UM BEIJO DE BOA NOITE



Quando Kate e Chris ficaram muito idosos e necessitaram de cuidados especiais, foram recolhidos a um asilo onde Jane era enfermeira.
Muitas vezes, flagravam o casal admirando seus álbuns de fotografias. Kate mostrava, com orgulho, retratos antigos em que Chris aparecia loiro, alto e alinhado. E ela aparecia morena, sorridente e formosa.
Era lindo vê-los juntos, ainda namorados, lembrando alegremente a sua história. Passeavam de mãos dadas pelos corredores do asilo e as enfermeiras comentavam o que seria de qualquer um deles, quando o outro partisse.
Chris tinha um carinho especial com a esposa.
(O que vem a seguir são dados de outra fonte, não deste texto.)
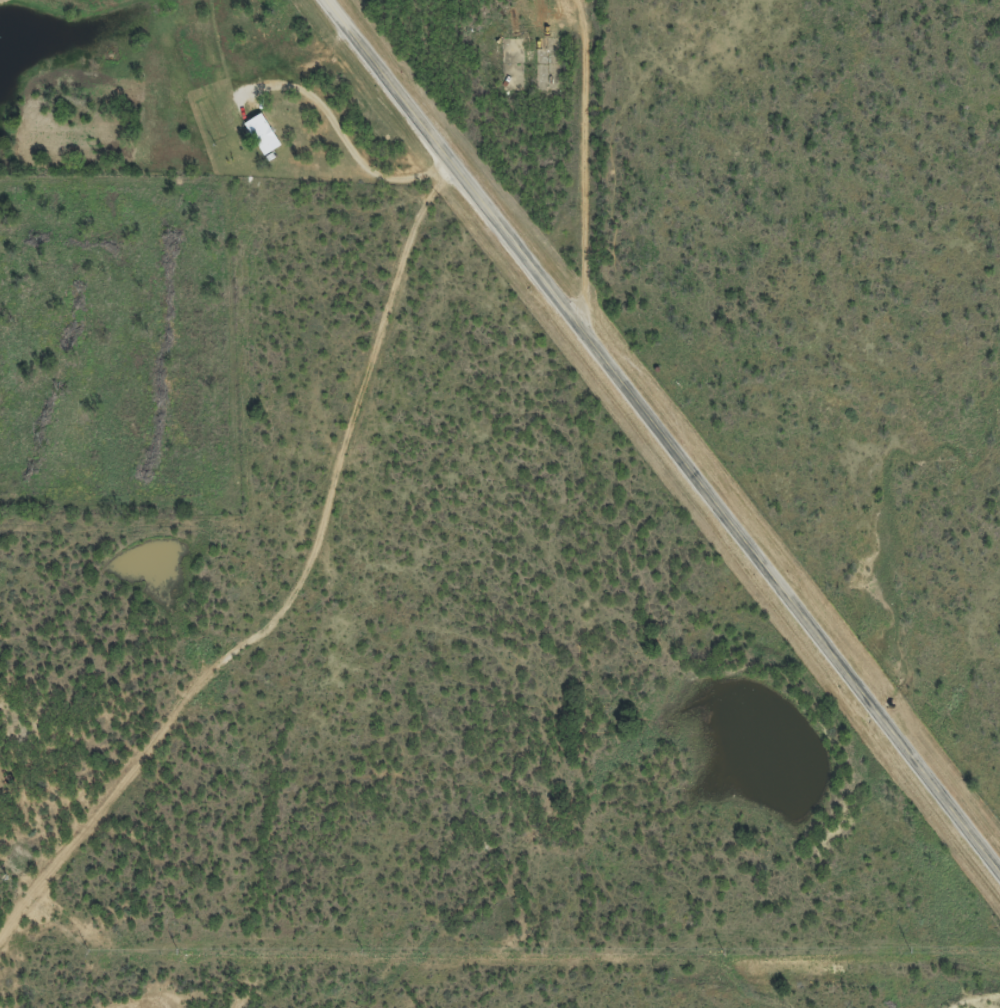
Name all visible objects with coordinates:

À hora de dormir, ele a ajudava passar da cadeira para a cama e ajeitava as cobertas ao redor de seu corpo frágil. Em seguida, desligava a luz, se curvava delicada e a beijava, acariciando-lhe o rosto. Ambos sorriam.
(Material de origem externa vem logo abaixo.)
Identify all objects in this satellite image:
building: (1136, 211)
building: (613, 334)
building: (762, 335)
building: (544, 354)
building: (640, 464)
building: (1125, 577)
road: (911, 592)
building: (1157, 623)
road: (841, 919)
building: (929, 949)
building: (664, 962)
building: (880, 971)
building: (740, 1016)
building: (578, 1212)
Depois desse ritual amoroso, ele se dirigia para sua cama, no outro extremo do quarto (uma regra do asilo que os desagradava). Quanto apreciariam dormirem na mesma cama - um costume que os confortara a vida toda.
Um dia, Chris não despertou, vitimado por um ataque cardíaco no meio da noite. Toda a enfermagem redobrou cuidados com Kate. A pobrezinha parecia confusa e perdida. Ficava longo tempo com o olhar parado, fitando o nada. Tomava os álbuns e ficava acariciando as fotos do amado.
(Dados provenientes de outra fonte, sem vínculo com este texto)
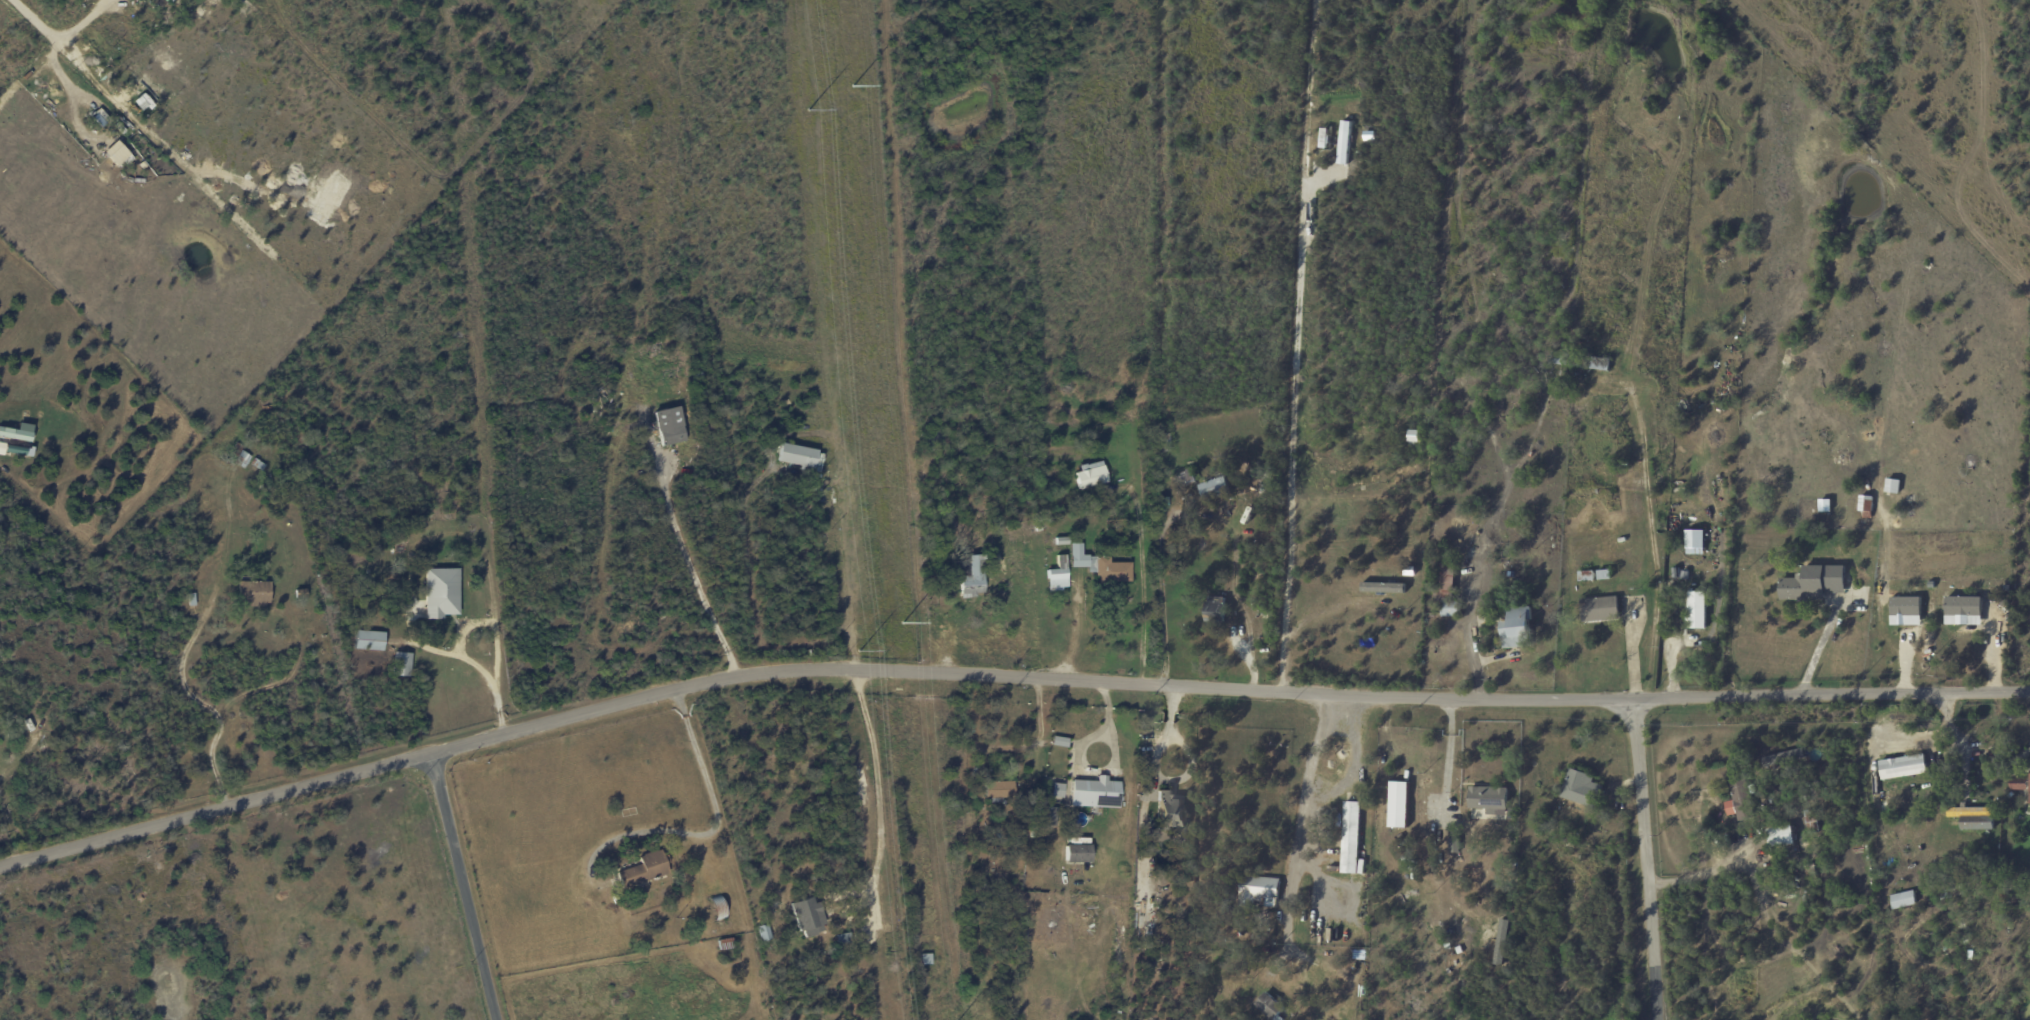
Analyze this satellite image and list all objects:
road: (35, 21)
building: (143, 102)
building: (1344, 142)
building: (117, 153)
building: (1138, 300)
building: (1581, 361)
building: (1180, 394)
building: (672, 427)
building: (17, 431)
building: (1415, 435)
road: (1293, 440)
building: (1163, 441)
building: (239, 449)
building: (799, 455)
building: (245, 459)
building: (260, 464)
building: (1089, 476)
building: (1185, 478)
building: (1893, 486)
building: (1213, 490)
building: (1594, 490)
building: (413, 498)
building: (1250, 499)
building: (398, 506)
building: (1866, 506)
building: (1893, 512)
building: (935, 521)
building: (1036, 528)
building: (1060, 541)
road: (1653, 541)
building: (1696, 541)
building: (1116, 542)
building: (1099, 566)
road: (691, 569)
building: (1057, 572)
building: (1673, 573)
building: (1584, 576)
building: (1604, 576)
building: (1686, 576)
building: (969, 577)
road: (1144, 584)
building: (996, 587)
building: (1384, 587)
building: (1802, 588)
building: (1445, 590)
building: (303, 593)
building: (444, 593)
building: (256, 594)
building: (193, 599)
building: (1054, 599)
building: (931, 601)
road: (1239, 602)
road: (1163, 605)
building: (1600, 610)
building: (1965, 610)
building: (1697, 611)
building: (1907, 611)
building: (1215, 613)
road: (495, 618)
building: (1515, 629)
road: (1071, 636)
building: (372, 640)
road: (1470, 640)
road: (1815, 650)
road: (1631, 651)
building: (405, 664)
road: (481, 670)
road: (1002, 676)
road: (202, 705)
road: (1451, 717)
building: (1883, 729)
building: (1057, 740)
road: (1037, 742)
road: (1961, 742)
building: (1869, 749)
building: (13, 754)
road: (1112, 766)
building: (1903, 766)
road: (1157, 772)
road: (1447, 778)
building: (2019, 783)
road: (878, 788)
building: (1581, 788)
building: (1054, 789)
building: (1815, 790)
building: (1000, 792)
building: (1094, 792)
building: (1488, 798)
building: (1740, 799)
building: (2029, 799)
building: (1400, 808)
building: (1170, 809)
building: (1924, 812)
building: (1044, 816)
building: (1974, 817)
building: (1543, 820)
building: (1811, 820)
building: (1539, 831)
road: (710, 832)
building: (1780, 836)
road: (1296, 837)
building: (1350, 837)
building: (1454, 844)
building: (1074, 852)
road: (1647, 860)
building: (1878, 863)
building: (642, 870)
building: (1812, 870)
road: (1704, 873)
road: (473, 887)
building: (1256, 889)
building: (664, 893)
building: (1953, 893)
building: (2004, 898)
building: (1903, 899)
building: (719, 910)
building: (810, 920)
building: (1052, 925)
building: (762, 932)
building: (841, 939)
building: (727, 943)
building: (1970, 953)
building: (1353, 955)
building: (926, 959)
building: (1268, 1007)
building: (1292, 1019)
A pior parte do dia era a hora de dormir. Kate pedira para ficar na cama do marido. No entanto, tinha dificuldade para conciliar o sono.
Certa noite, Jane teve uma ideia. Após posicionar a paciente na cama, acariciou seu rosto e, debruçando-se, a beijou, dizendo: 
- Boa noite, querida.
Foi como se uma comporta se abrisse. Kate desatou a chorar.
- Chris sempre me dava um beijo de boa noite. Sinto tanta falta dele e de seu beijo na hora de dormir!
E, enquanto a enfermeira lhe enxugava as lágrimas, Kate continuou:
- Sem o beijo dele parece que não estou indo dormir. Muito obrigada por me dar um beijo, querida. Sabe... Chris costumava cantar para mim. Fico deitada pensando nisso... na canção que ele sussurrava aos meus ouvidos.
- E como era? - indagou Jane.
Kate sorriu, segurou a mão da enfermeira, limpou a garganta. Com voz fraca, mas ainda melodiosa, cantou: 
"Me beije, meu amor, e então nos separaremos. E quando eu estiver muito velha para sonhar, este beijo estará bem vivo no meu coração..."
Os anos podem tornar os cabelos grisalhos e transformar jovens ligeiros em idosos lentos. Mas o que melhor fazem os anos é tornar o amor maduro, duradouro e profundo.

Texto de Phyllis Volkens - adaptação de Marcos Aguiar.